Mulch is highly contentious. Read Steve Solomon's book "Gardening in Hard Times" (not 100% on the title) to look at his experiments on mulching. Basically, he says that if you have any exposed soil, mulching only brings more water to the surface, which contributes more to drought, whereas bare soil, once desiccated to a few inches, provides a barrier to the wicking process, which allows for far better water retention.
Having the situation I described isn't ideal (Steve is/(was?) a european style farmer trying to figure out adaptation to the pacific northwest area so his methods can be said to be cultural adaptations rather than horticultural solutions), but if you want to avoid it, I would guess that a living mulch provides much the same benefits, without creating a desiccation zone. Plants with small surface root zones, I suspect, would do the same as an 'airy' mulch.
Again, if the mulch has lots of contact with the soil, and if it is too consistent of a texture all the way up to the surface, wicking will bring water up from a great distance to be evaporated by the sun.
On the other hand, mulching for the purpose of creating shade (and reducing solar surface evaporation, makes a lot of sense to me - shading the soil allows for a relatively decent cover for all insects, both predator and prey (spiders centipedes and ground beetles need cover as much as everything else) so you haven't messed with whatever balance you have. I have considered the advantages of learning basic, haphazard methods of weaving in order to create shade "foils", which might allow for your 'shading mulch' to avoid contact with the ground, which would prevent it from immediately beginning to decay.

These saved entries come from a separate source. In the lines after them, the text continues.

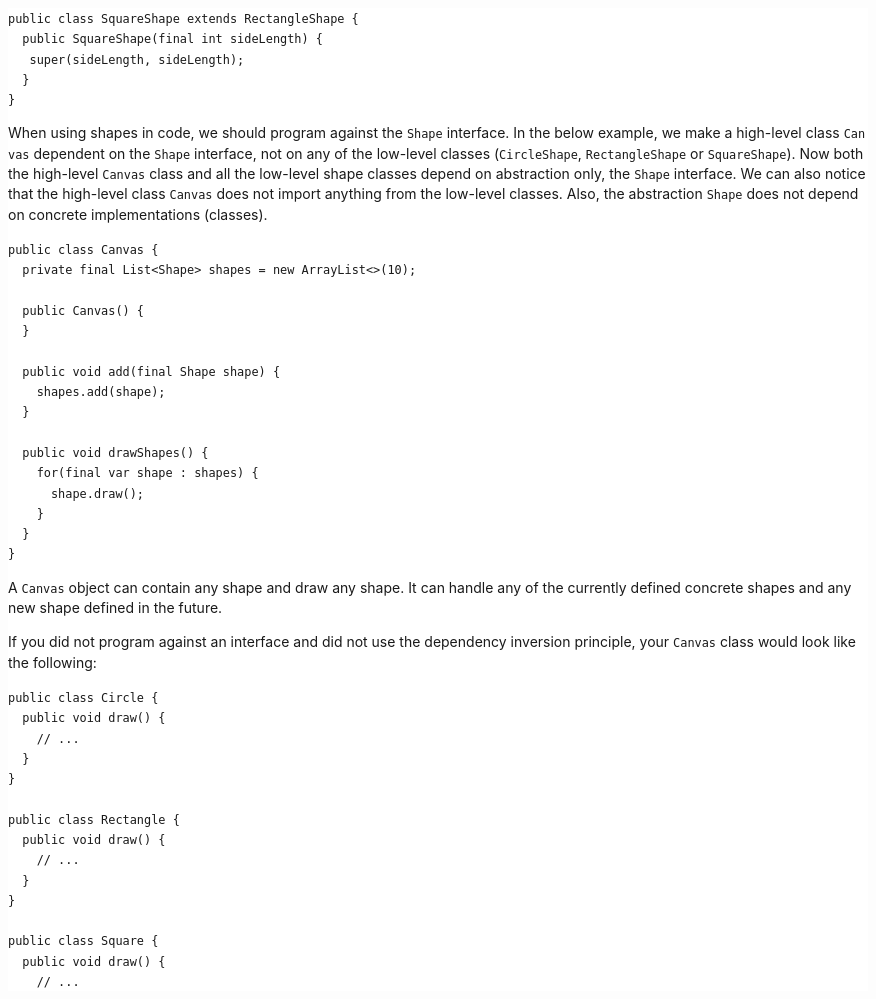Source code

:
```
public class SquareShape extends RectangleShape {
  public SquareShape(final int sideLength) {
   super(sideLength, sideLength);
  }
}
```

</div>

When using shapes in code, we should program against the `Shape` interface. In the below example, we make
a high-level class `Canvas` dependent on the `Shape` interface, not on any of the low-level classes (`CircleShape`,
`RectangleShape` or `SquareShape`). Now both the high-level `Canvas` class and all the low-level shape classes depend on abstraction only,
the `Shape` interface. We can also notice that the high-level class `Canvas` does not import anything from the
low-level classes. Also, the abstraction `Shape` does not depend on concrete implementations (classes).

<div class="sourceCodeWithoutLabel">

```
public class Canvas {
  private final List<Shape> shapes = new ArrayList<>(10);
  
  public Canvas() {
  }
  
  public void add(final Shape shape) {
    shapes.add(shape);
  }
  
  public void drawShapes() {
    for(final var shape : shapes) {
      shape.draw();    
    }
  }
}
```

</div>

A `Canvas` object can contain any shape and draw any shape. It can handle any of
the currently defined concrete shapes and any new shape defined in the future.

If you did not program against an interface and did not use the dependency inversion principle, your `Canvas` class would
look like the following:

<div class="sourceCodeWithoutLabel">

```
public class Circle {
  public void draw() {
    // ...
  }    
}

public class Rectangle {
  public void draw() {
    // ...
  }    
}

public class Square {
  public void draw() {
    // ...
```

Mulching with certain materials like shredded interior tree wood might work simply because it doesn't break down fast enough, but has so many huge disadvantages (soil imbalances, ecological dead zones, high labour) that it does not seem a solution to me. Also, I find that such mulches are often applied in bad situations - deciduous trees, for instance, often (in my area) get mulched with coniferous 'bark mulch', which means that the soil bacterial/fungal content, typically carefully managed by the deciduous leaves themselves so as to benefit the tree, is replaced by what I can only imagine is something that only benefits conifers.